Virtual Open Systems

FPGA virtualization with accelerators overcommitment for Network Function Virtualization

Michele Paolino, Sébastien Pinneterre and Daniel Raho Virtual Open Systems

contact@virtualopensystems.com





New lightweight virtualization techniques brought consolidation to its limits. This is particularly true in **NFV** where there is a need to run thousands of guests guaranteeing high performance and programmability.

VirtManager is an FPGA bitstream that enables accelerators consolidation by managing a specific context for each VM-accelerator connection:

- Allocates an accelerator to multiple guests (needed for NFV microservices)
- Schedules accelerators deployment at run time based on QoS policies
- Presents a standard interface to software and accelerators, supporting existing software and accelerators





The purpose of this work is to present the VirtManager architecture and to assess the feasibility of its approach. VirtManager is composed by:

- ≻ An SR-IOV PCI Express controller
- A programmable Micro Control Unit (MCU) for scheduling, configuration, etc.
- A DMA engine for the datapath and a CDMA for the context switch operations
- Transfers arbitration component
- A context switch block which enables accelerator sharing among different VMs
- A Switch allowing the accelerator sharing among different VMs and the re-mapping between VMs and accelerators
- Standard interfaces to the hardware accelerators (AXI) and to the software (virtio)



## Virtual Open Systems

## **Benchmark configuration**

A set of benchmarks have been performed to evaluate feasibility of the context switch management. An interrupt signal has been used to trigger the context switch (CDMA configuration, data transfer to/from BRAM).

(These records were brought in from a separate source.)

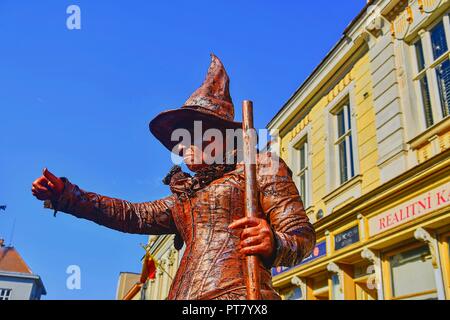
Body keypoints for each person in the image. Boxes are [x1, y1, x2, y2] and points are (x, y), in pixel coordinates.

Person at [31, 54, 316, 300]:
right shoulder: (187, 197)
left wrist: (275, 242)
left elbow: (301, 236)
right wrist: (66, 195)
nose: (181, 147)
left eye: (191, 135)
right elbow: (132, 215)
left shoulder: (261, 166)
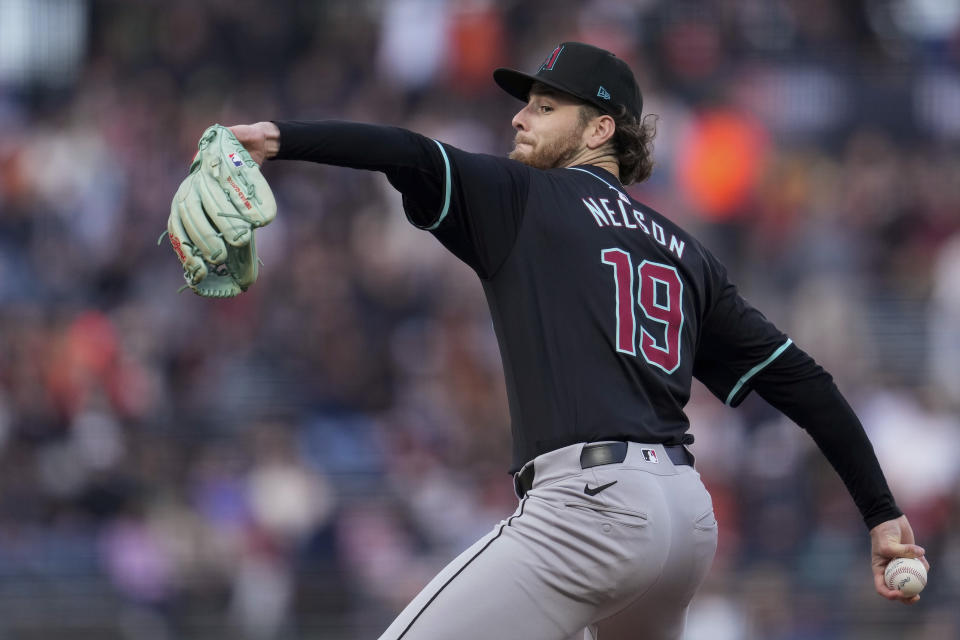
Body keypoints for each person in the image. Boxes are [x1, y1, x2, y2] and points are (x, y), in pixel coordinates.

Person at [227, 42, 927, 640]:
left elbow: (407, 152)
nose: (518, 116)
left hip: (589, 508)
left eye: (543, 106)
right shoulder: (687, 253)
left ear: (599, 130)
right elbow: (803, 380)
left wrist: (276, 137)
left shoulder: (525, 198)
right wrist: (882, 513)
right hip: (684, 519)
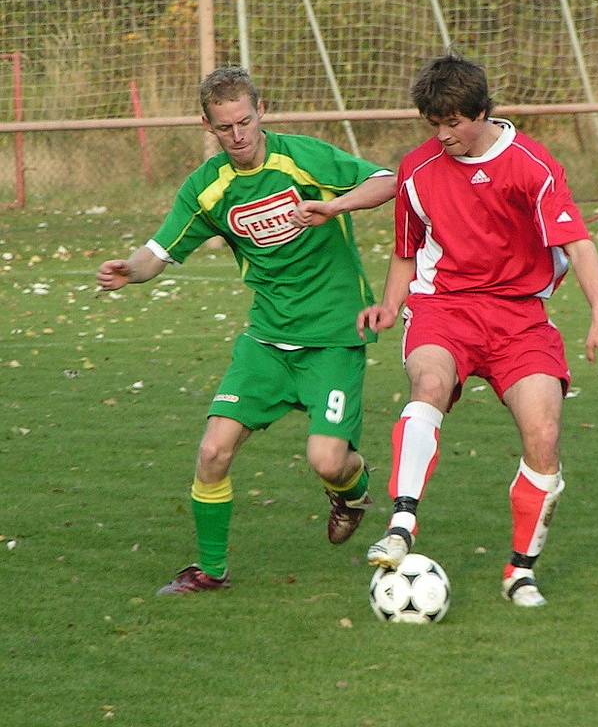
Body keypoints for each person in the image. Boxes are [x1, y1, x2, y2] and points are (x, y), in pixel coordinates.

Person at [96, 65, 395, 595]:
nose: (238, 136)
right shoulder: (208, 189)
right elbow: (159, 251)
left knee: (328, 460)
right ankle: (211, 571)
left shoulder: (303, 157)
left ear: (261, 112)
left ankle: (351, 491)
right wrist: (130, 270)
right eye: (224, 127)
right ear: (207, 127)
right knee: (213, 451)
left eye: (244, 122)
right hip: (265, 341)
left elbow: (387, 181)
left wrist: (335, 206)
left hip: (332, 335)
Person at [356, 53, 598, 607]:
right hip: (444, 308)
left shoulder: (533, 164)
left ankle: (520, 572)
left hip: (520, 317)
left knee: (544, 435)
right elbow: (406, 254)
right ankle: (403, 520)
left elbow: (578, 244)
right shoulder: (417, 169)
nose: (444, 135)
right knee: (427, 384)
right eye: (434, 124)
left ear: (480, 112)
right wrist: (389, 305)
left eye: (453, 122)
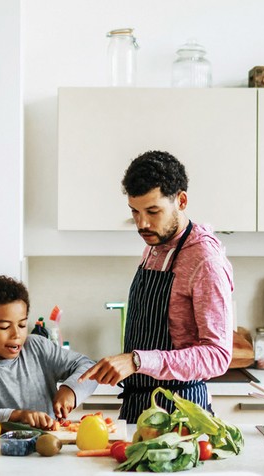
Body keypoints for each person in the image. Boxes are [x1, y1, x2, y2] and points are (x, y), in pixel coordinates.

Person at [80, 150, 234, 423]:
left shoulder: (205, 261)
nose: (142, 224)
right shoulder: (156, 245)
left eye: (153, 211)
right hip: (138, 405)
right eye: (135, 212)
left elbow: (218, 356)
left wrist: (137, 361)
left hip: (179, 413)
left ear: (181, 201)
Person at [0, 275, 98, 429]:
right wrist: (17, 416)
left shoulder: (38, 347)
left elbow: (90, 367)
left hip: (50, 446)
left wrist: (70, 390)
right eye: (4, 327)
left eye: (22, 325)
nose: (16, 334)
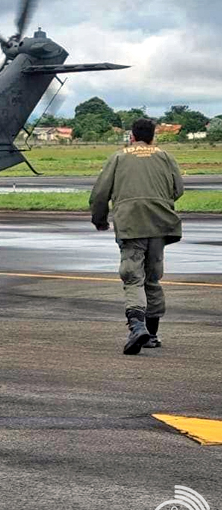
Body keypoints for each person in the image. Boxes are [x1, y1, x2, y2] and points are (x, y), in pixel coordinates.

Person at [90, 117, 184, 354]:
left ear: (131, 136)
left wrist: (100, 220)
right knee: (153, 278)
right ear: (154, 136)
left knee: (133, 277)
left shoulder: (119, 157)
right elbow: (178, 190)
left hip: (131, 224)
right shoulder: (165, 156)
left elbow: (100, 194)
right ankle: (151, 334)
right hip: (160, 224)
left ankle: (137, 326)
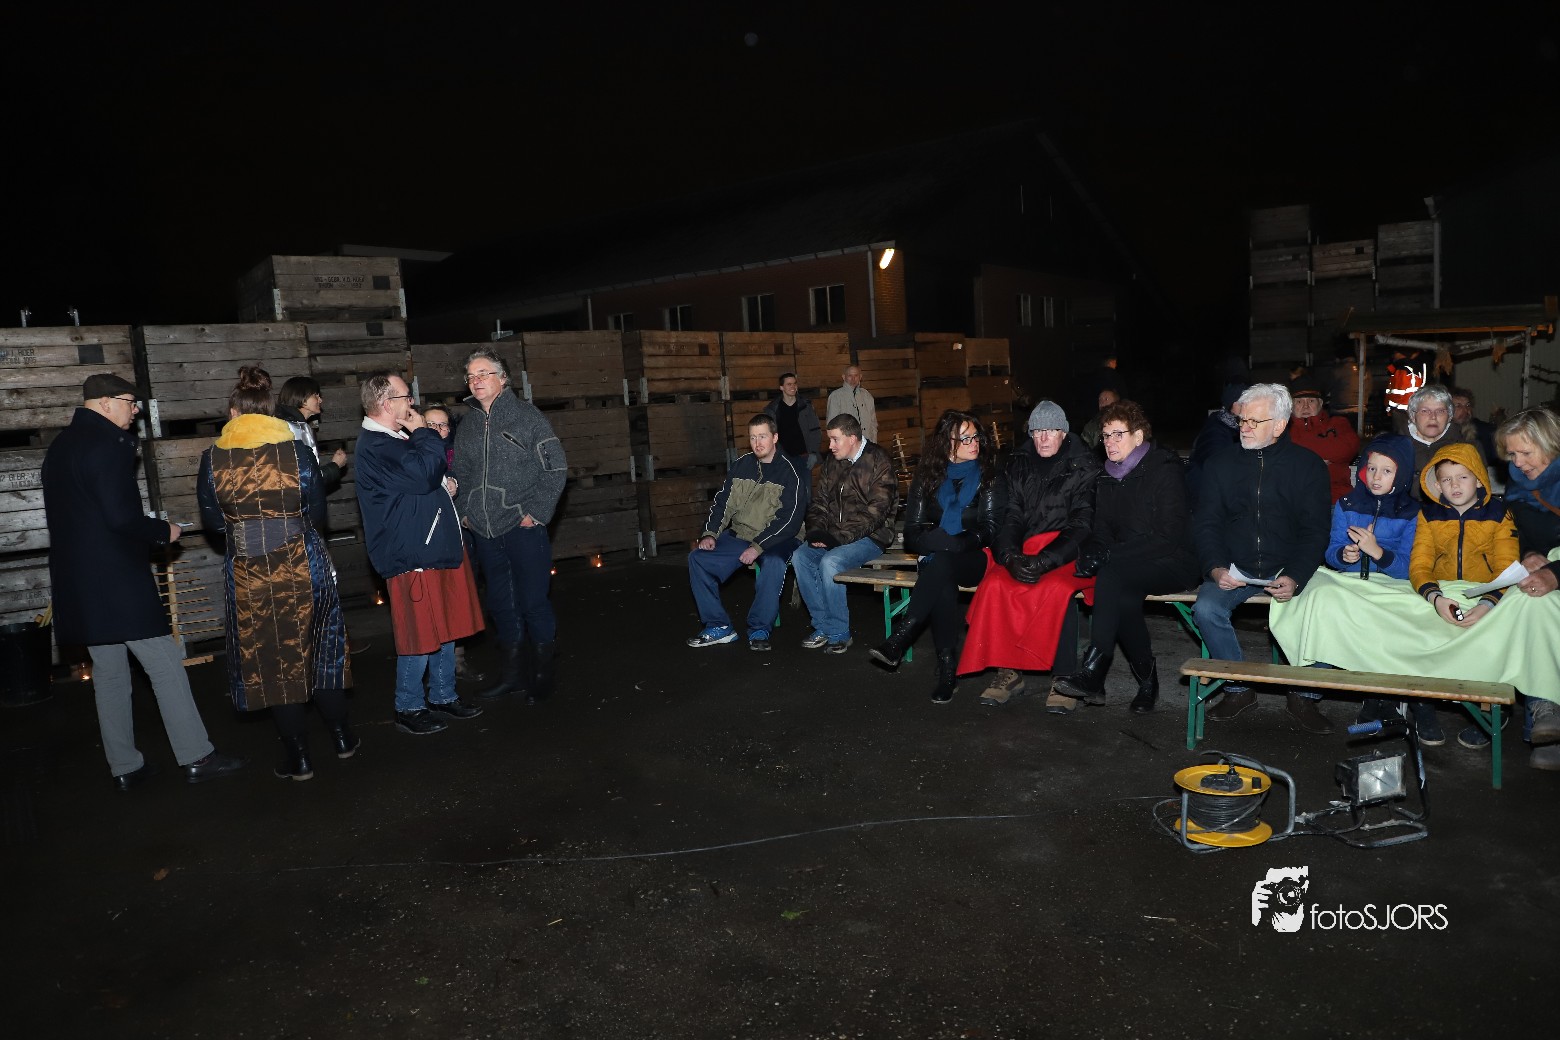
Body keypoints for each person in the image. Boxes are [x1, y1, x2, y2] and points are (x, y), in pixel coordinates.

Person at [1269, 437, 1555, 760]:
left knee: (1503, 619)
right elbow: (1419, 565)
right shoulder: (1420, 513)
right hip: (1434, 589)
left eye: (1462, 477)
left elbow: (1504, 566)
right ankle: (1413, 700)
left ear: (1479, 479)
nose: (1454, 485)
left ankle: (1487, 703)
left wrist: (1487, 600)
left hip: (1479, 589)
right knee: (1385, 615)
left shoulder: (1497, 513)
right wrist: (1347, 557)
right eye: (1446, 479)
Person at [41, 373, 245, 790]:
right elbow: (120, 517)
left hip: (80, 582)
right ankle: (197, 756)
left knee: (110, 673)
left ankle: (124, 766)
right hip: (117, 580)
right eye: (129, 402)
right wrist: (163, 531)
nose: (135, 411)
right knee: (164, 663)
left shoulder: (61, 446)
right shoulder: (107, 445)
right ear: (104, 402)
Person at [196, 366, 354, 780]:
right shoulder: (297, 453)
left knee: (273, 660)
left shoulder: (212, 459)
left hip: (251, 573)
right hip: (304, 562)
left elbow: (213, 524)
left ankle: (299, 759)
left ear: (233, 414)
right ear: (269, 413)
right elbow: (316, 513)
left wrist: (247, 531)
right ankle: (342, 738)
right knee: (322, 646)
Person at [1193, 383, 1331, 732]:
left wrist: (1296, 575)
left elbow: (1315, 531)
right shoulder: (1220, 464)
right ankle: (1238, 688)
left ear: (1280, 425)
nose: (1246, 427)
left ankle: (1304, 694)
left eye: (1256, 421)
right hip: (1234, 565)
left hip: (1288, 565)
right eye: (1243, 420)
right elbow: (1206, 523)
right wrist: (1215, 567)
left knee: (1331, 611)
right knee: (1206, 609)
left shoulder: (1307, 466)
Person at [355, 372, 485, 735]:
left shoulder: (393, 438)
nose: (411, 403)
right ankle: (409, 705)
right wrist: (425, 433)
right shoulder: (377, 444)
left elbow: (423, 483)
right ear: (387, 404)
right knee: (419, 634)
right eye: (405, 397)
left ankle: (443, 694)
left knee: (445, 627)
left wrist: (444, 485)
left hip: (432, 547)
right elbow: (424, 474)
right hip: (411, 555)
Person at [1051, 400, 1198, 713]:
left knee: (1111, 573)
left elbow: (1167, 538)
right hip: (1131, 562)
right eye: (1106, 436)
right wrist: (1096, 549)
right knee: (1125, 602)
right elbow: (1102, 528)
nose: (1110, 442)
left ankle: (1094, 669)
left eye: (1118, 435)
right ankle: (1147, 681)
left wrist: (1108, 554)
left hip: (1173, 560)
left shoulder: (1164, 470)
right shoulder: (1106, 476)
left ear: (1138, 436)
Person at [958, 400, 1099, 710]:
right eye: (1037, 431)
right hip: (1026, 547)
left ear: (1063, 432)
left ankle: (1064, 677)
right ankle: (1009, 672)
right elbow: (1011, 516)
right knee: (996, 584)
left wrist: (1047, 560)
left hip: (1068, 551)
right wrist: (1008, 556)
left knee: (1057, 590)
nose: (1043, 438)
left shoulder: (1084, 466)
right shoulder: (1018, 463)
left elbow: (1082, 524)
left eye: (1050, 431)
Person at [452, 348, 568, 704]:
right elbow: (460, 474)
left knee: (533, 602)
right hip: (484, 530)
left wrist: (535, 513)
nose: (476, 380)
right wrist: (465, 512)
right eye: (471, 376)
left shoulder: (527, 417)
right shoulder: (468, 425)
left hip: (523, 526)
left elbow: (556, 467)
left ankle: (542, 676)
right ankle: (512, 675)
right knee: (502, 604)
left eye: (484, 373)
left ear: (503, 378)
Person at [869, 410, 1006, 703]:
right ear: (947, 443)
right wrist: (933, 541)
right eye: (965, 438)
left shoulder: (988, 474)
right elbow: (913, 530)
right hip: (939, 559)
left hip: (976, 556)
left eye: (976, 436)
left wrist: (958, 542)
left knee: (942, 562)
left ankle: (902, 636)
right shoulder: (927, 476)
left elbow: (990, 528)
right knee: (942, 572)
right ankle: (947, 668)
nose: (974, 443)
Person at [685, 414, 808, 652]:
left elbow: (790, 521)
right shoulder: (742, 465)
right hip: (742, 533)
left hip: (780, 537)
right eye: (753, 438)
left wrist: (758, 547)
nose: (757, 443)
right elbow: (723, 503)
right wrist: (710, 534)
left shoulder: (790, 472)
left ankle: (760, 628)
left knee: (773, 562)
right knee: (698, 558)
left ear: (775, 437)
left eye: (762, 436)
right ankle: (719, 626)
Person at [791, 413, 898, 652]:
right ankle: (823, 625)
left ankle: (839, 632)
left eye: (835, 440)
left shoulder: (879, 461)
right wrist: (817, 533)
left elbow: (876, 513)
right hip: (835, 535)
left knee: (831, 562)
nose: (830, 446)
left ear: (852, 438)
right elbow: (819, 502)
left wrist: (837, 538)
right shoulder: (833, 461)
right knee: (801, 556)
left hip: (871, 536)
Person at [1492, 408, 1560, 767]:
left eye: (1525, 453)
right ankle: (1544, 718)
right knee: (1530, 600)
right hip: (1548, 567)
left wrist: (1556, 574)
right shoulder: (1521, 483)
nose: (1517, 463)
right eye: (1511, 454)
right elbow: (1520, 533)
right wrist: (1529, 554)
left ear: (1551, 444)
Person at [424, 405, 484, 684]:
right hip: (428, 536)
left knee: (460, 594)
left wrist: (457, 485)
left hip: (460, 532)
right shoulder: (413, 452)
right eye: (431, 425)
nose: (438, 430)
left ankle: (458, 660)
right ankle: (434, 666)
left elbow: (470, 479)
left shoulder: (458, 452)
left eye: (443, 425)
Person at [1287, 375, 1360, 503]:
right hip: (1297, 501)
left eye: (1311, 401)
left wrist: (1301, 458)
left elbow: (1348, 449)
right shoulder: (1282, 430)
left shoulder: (1338, 423)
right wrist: (1320, 457)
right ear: (1291, 406)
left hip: (1336, 499)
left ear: (1320, 404)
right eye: (1299, 402)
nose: (1305, 407)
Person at [1402, 385, 1482, 499]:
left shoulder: (1469, 448)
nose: (1433, 417)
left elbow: (1479, 493)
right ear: (1413, 416)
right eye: (1425, 411)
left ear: (1449, 416)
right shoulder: (1397, 447)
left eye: (1440, 411)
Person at [276, 375, 348, 498]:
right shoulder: (291, 429)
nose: (320, 400)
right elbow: (304, 479)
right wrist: (335, 466)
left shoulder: (300, 426)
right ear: (302, 399)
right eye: (316, 395)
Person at [763, 372, 820, 471]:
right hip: (783, 458)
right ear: (781, 387)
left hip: (804, 456)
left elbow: (815, 429)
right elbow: (769, 434)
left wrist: (813, 453)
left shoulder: (806, 406)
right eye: (789, 384)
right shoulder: (773, 409)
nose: (793, 386)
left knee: (804, 481)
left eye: (794, 383)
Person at [1450, 387, 1499, 468]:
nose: (1465, 410)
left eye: (1468, 405)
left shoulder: (1486, 431)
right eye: (1458, 406)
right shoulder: (1441, 433)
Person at [826, 365, 877, 443]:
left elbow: (873, 422)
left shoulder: (867, 396)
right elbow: (831, 425)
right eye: (850, 375)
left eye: (856, 375)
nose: (853, 379)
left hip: (867, 442)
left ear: (860, 377)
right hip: (847, 444)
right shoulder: (836, 397)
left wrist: (874, 441)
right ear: (844, 377)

- The prototype components are:
- MCU with context switch firmware
- ≻ AXI Timer, CDMA
- Bram controller/memory
- Interrupt Controller, AXI Interconnect

The performance has been measured with:
➢ Virtex 7 FPGA (XC7VH580T)
➢ Xilinx MicroBlaze (clocked at 100 MHz)
➢ Other components are clocked at 250 MHz

We define Context all the information needed (configuration, data, etc.) to support the link between a virtualized guest and a specific accelerator.



## Benchmark results

The benchmark evaluation has been performed with different context size values and focusing on two operations:

- Transfer: transfers data to save and restore a context
- Configuration: configures central DMA to perform transfer

| Context size | Total context | Configuration | Transfer cycles |
|--------------|---------------|---------------|-----------------|
|              | switch cycles | cycles        |                 |
| 4B           | 4.454         | 3.973         | 481             |
| 8B           | 4.935         | 3.973         | 962             |
| 16B          | 5.894         | 3.973         | 1.921           |
| 32B          | 7.821         | 3.973         | 3.848           |
| 64B          | 11.669        | 3.973         | 7.696           |
| 128B         | 19.365        | 3.973         | 15.392          |

With these results, and taking an FFT accelerator as a reference (262K computation cycles), we can claim a context switch overhead of ~2%. We therefore consider this as proof of feasibility of the approach. Future work is an extension of the current prototype and a more extensive benchmark including the VMs datapath.